Playboy model posing nude in black lingerie

Playboy’s later real-world lingerie ventures confirmed how natural this territory was for the brand. In 2014, Bendon and Playboy introduced the BIOFIT x Playboy intimate apparel collection, built around push-up bra technology and positioned as an intimate apparel line rather than merely a souvenir product. The collaboration made commercial what the pictorials had long suggested: Playboy was not only a publisher of erotic imagery; it was a style symbol with enough power to live on bras, panties, corsets, robes, and everyday fashion.

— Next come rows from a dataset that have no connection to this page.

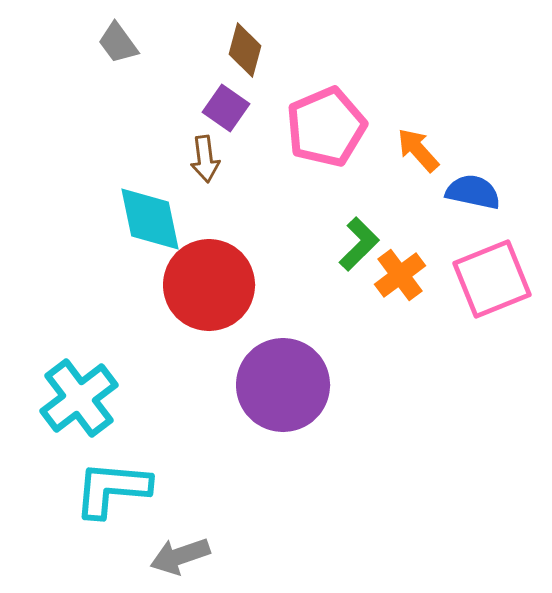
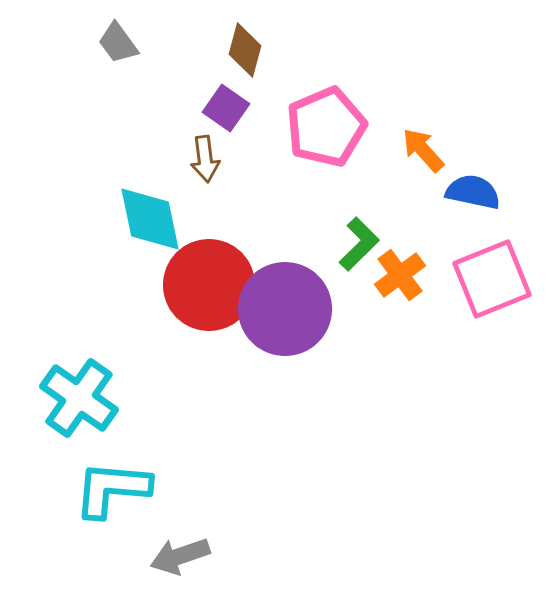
orange arrow: moved 5 px right
purple circle: moved 2 px right, 76 px up
cyan cross: rotated 18 degrees counterclockwise
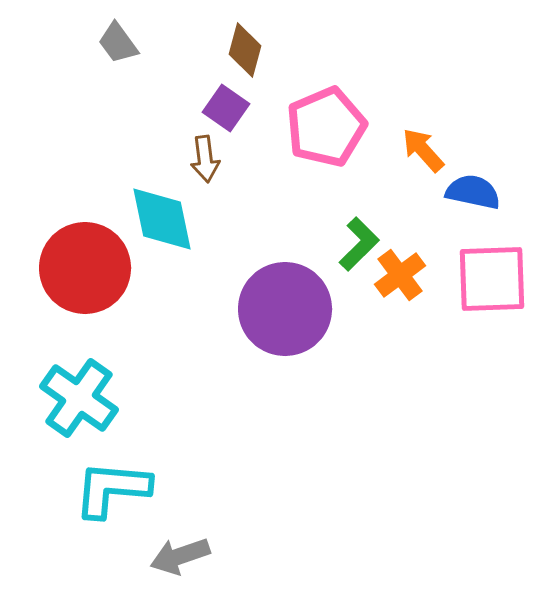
cyan diamond: moved 12 px right
pink square: rotated 20 degrees clockwise
red circle: moved 124 px left, 17 px up
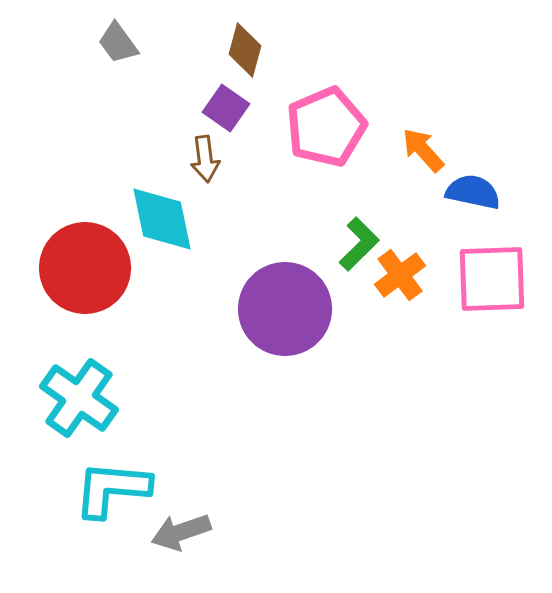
gray arrow: moved 1 px right, 24 px up
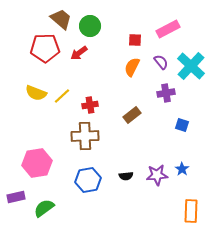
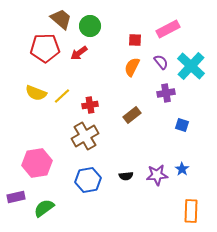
brown cross: rotated 28 degrees counterclockwise
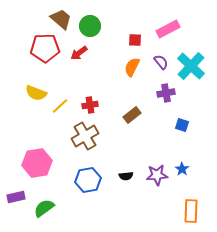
yellow line: moved 2 px left, 10 px down
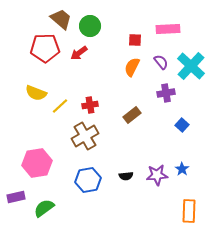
pink rectangle: rotated 25 degrees clockwise
blue square: rotated 24 degrees clockwise
orange rectangle: moved 2 px left
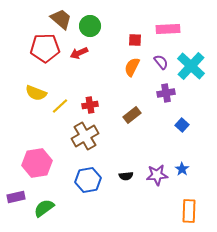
red arrow: rotated 12 degrees clockwise
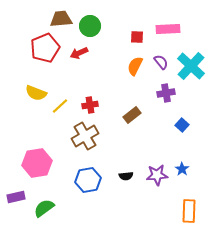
brown trapezoid: rotated 45 degrees counterclockwise
red square: moved 2 px right, 3 px up
red pentagon: rotated 20 degrees counterclockwise
orange semicircle: moved 3 px right, 1 px up
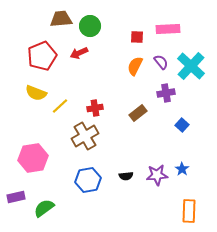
red pentagon: moved 3 px left, 8 px down
red cross: moved 5 px right, 3 px down
brown rectangle: moved 6 px right, 2 px up
pink hexagon: moved 4 px left, 5 px up
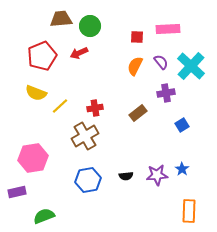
blue square: rotated 16 degrees clockwise
purple rectangle: moved 1 px right, 5 px up
green semicircle: moved 8 px down; rotated 15 degrees clockwise
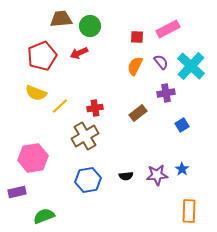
pink rectangle: rotated 25 degrees counterclockwise
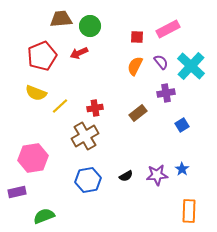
black semicircle: rotated 24 degrees counterclockwise
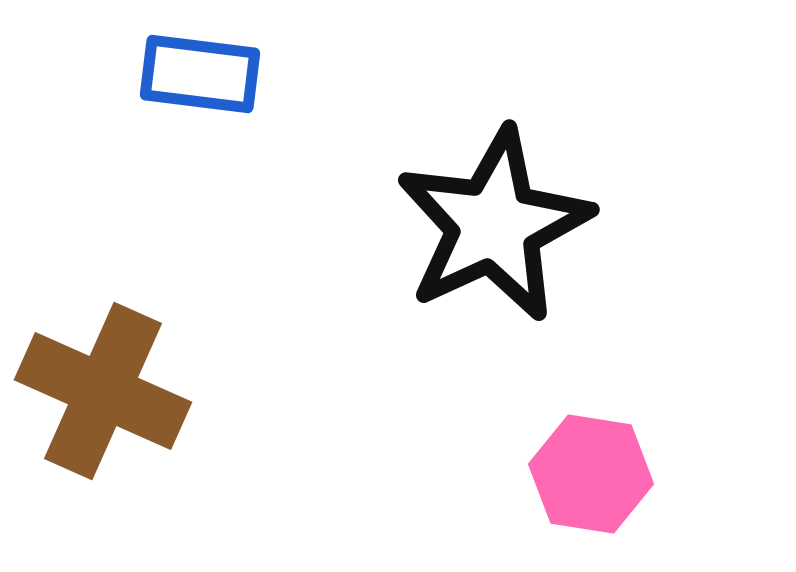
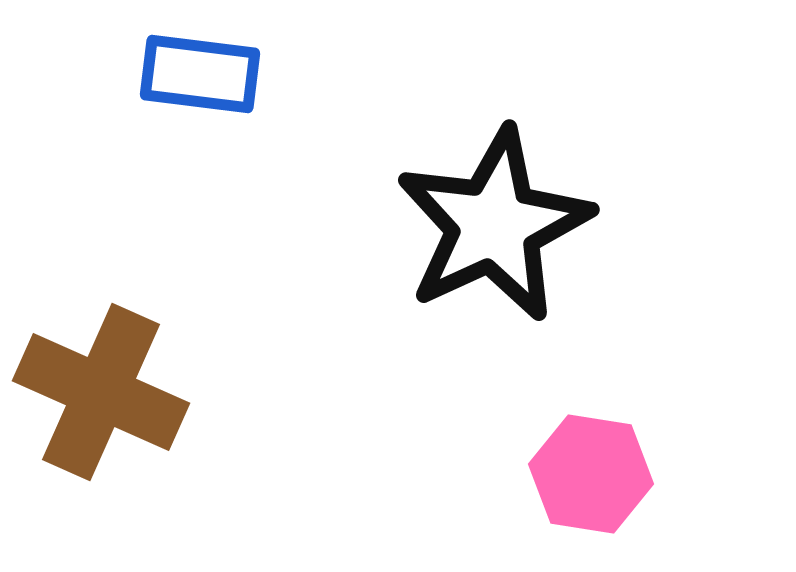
brown cross: moved 2 px left, 1 px down
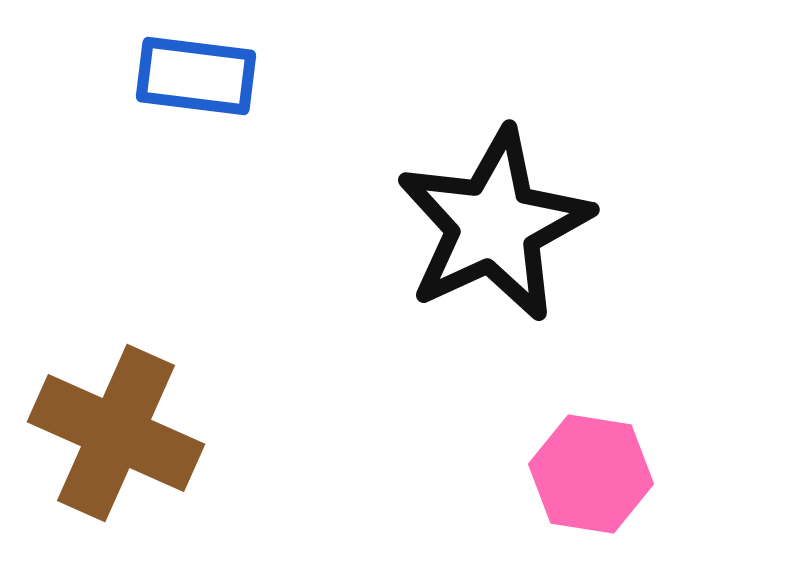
blue rectangle: moved 4 px left, 2 px down
brown cross: moved 15 px right, 41 px down
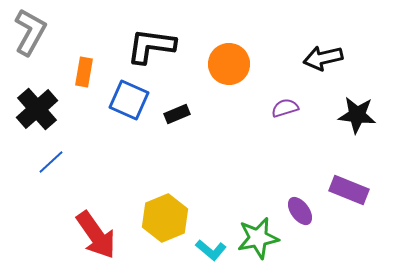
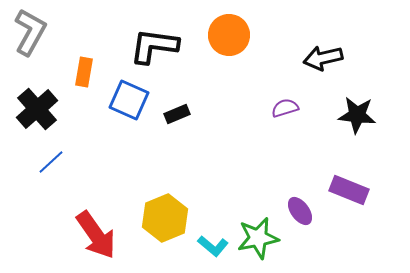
black L-shape: moved 3 px right
orange circle: moved 29 px up
cyan L-shape: moved 2 px right, 4 px up
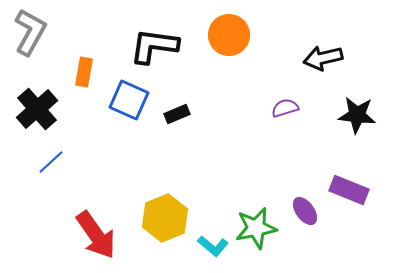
purple ellipse: moved 5 px right
green star: moved 2 px left, 10 px up
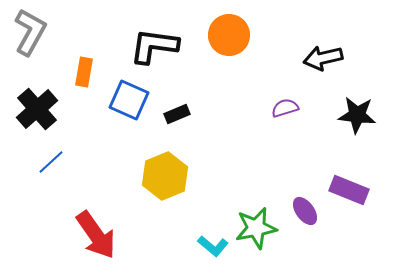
yellow hexagon: moved 42 px up
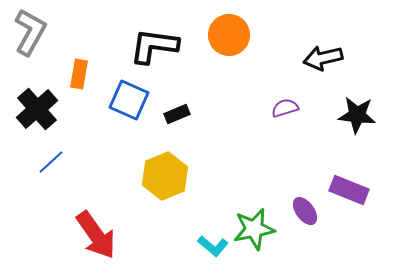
orange rectangle: moved 5 px left, 2 px down
green star: moved 2 px left, 1 px down
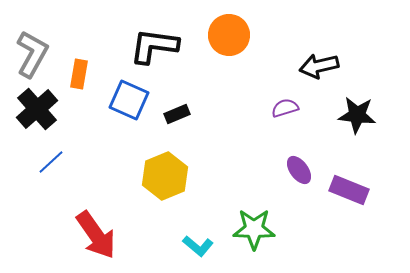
gray L-shape: moved 2 px right, 22 px down
black arrow: moved 4 px left, 8 px down
purple ellipse: moved 6 px left, 41 px up
green star: rotated 12 degrees clockwise
cyan L-shape: moved 15 px left
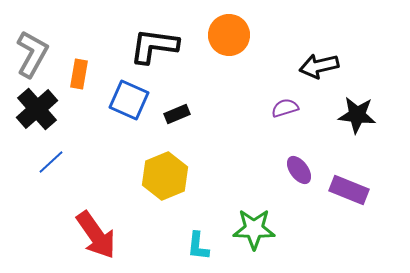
cyan L-shape: rotated 56 degrees clockwise
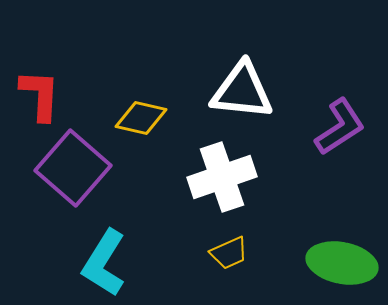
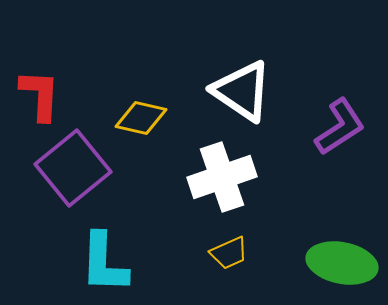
white triangle: rotated 28 degrees clockwise
purple square: rotated 10 degrees clockwise
cyan L-shape: rotated 30 degrees counterclockwise
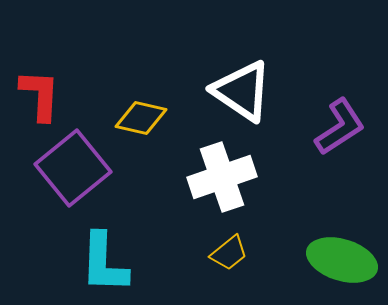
yellow trapezoid: rotated 15 degrees counterclockwise
green ellipse: moved 3 px up; rotated 6 degrees clockwise
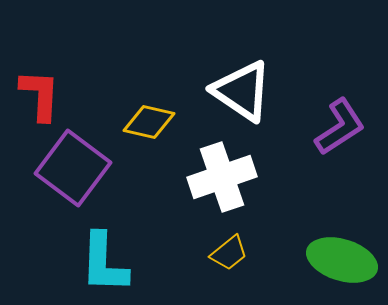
yellow diamond: moved 8 px right, 4 px down
purple square: rotated 14 degrees counterclockwise
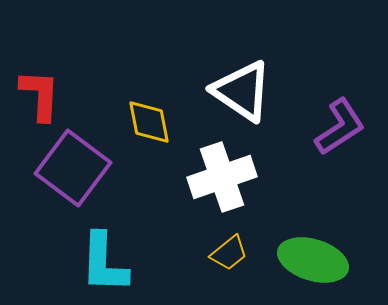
yellow diamond: rotated 66 degrees clockwise
green ellipse: moved 29 px left
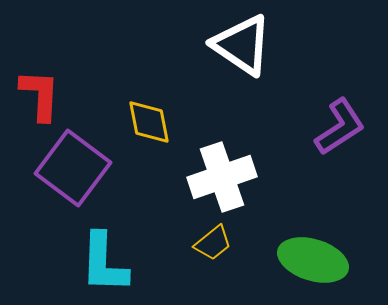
white triangle: moved 46 px up
yellow trapezoid: moved 16 px left, 10 px up
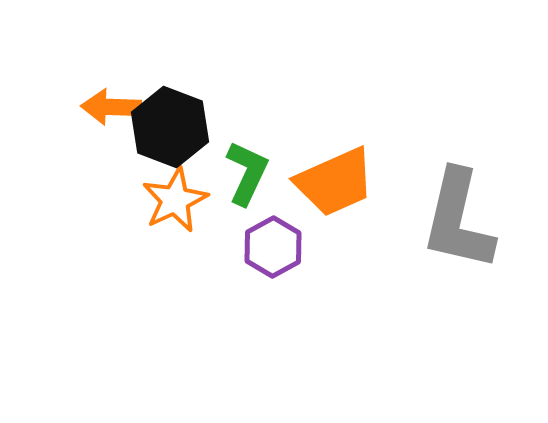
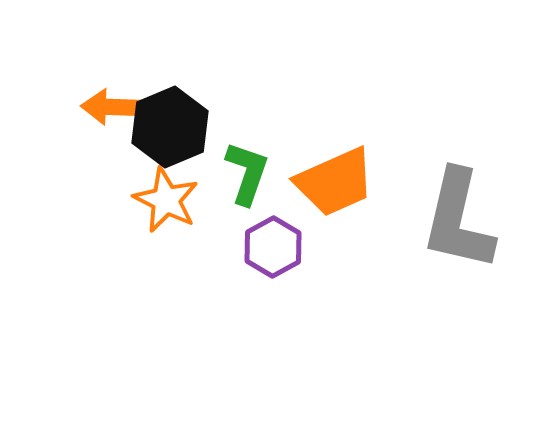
black hexagon: rotated 16 degrees clockwise
green L-shape: rotated 6 degrees counterclockwise
orange star: moved 9 px left; rotated 20 degrees counterclockwise
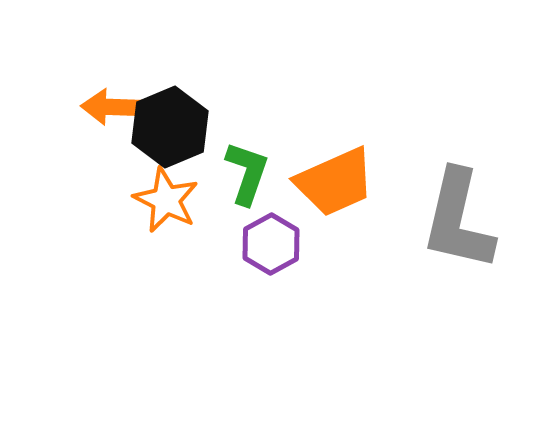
purple hexagon: moved 2 px left, 3 px up
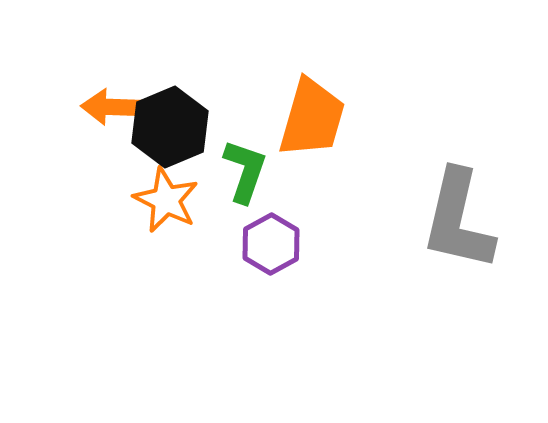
green L-shape: moved 2 px left, 2 px up
orange trapezoid: moved 23 px left, 64 px up; rotated 50 degrees counterclockwise
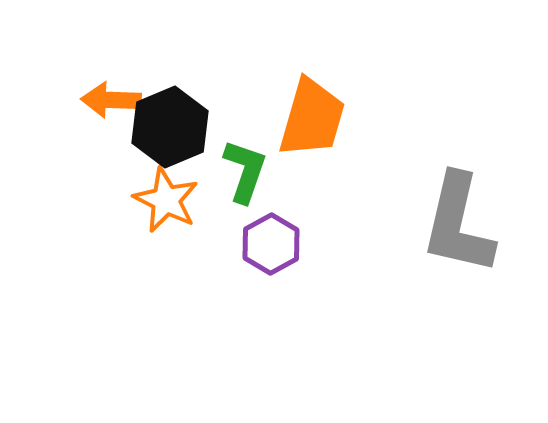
orange arrow: moved 7 px up
gray L-shape: moved 4 px down
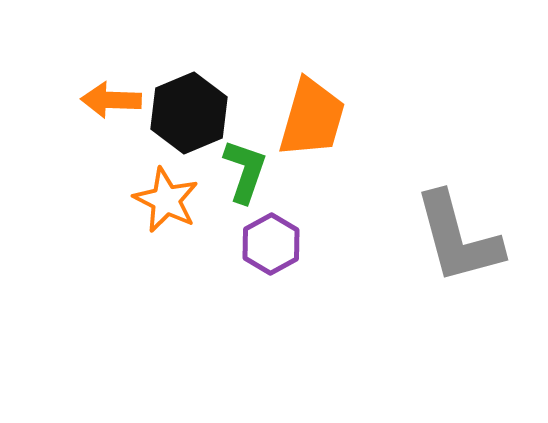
black hexagon: moved 19 px right, 14 px up
gray L-shape: moved 14 px down; rotated 28 degrees counterclockwise
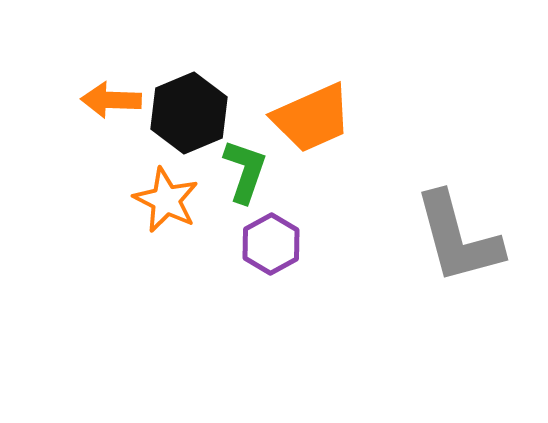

The Art of Getting Dressed for Desire

The deeper truth is that Playboy Lingerie softened the Playboy myth without weakening it. It gave the brand romance when the culture expected only provocation. It let the models be seductive without always being fully exposed. It gave readers a fantasy of rooms, fabrics, colors, rituals, and private confidence. It made the act of getting dressed as charged as the act of getting undressed.

For men, it was an invitation. For women, it could be a mirror, a mood board, a dare. That dual appeal is what kept the series alive for so long. Playboy Lingerie did not ask why lace mattered, why a silk strap could change a room, why confidence sometimes begins with something no one else can see. It simply knew. And for nearly three decades, issue after issue, it turned that knowledge into one of Playboy’s most elegant, collectible, and quietly influential fantasies.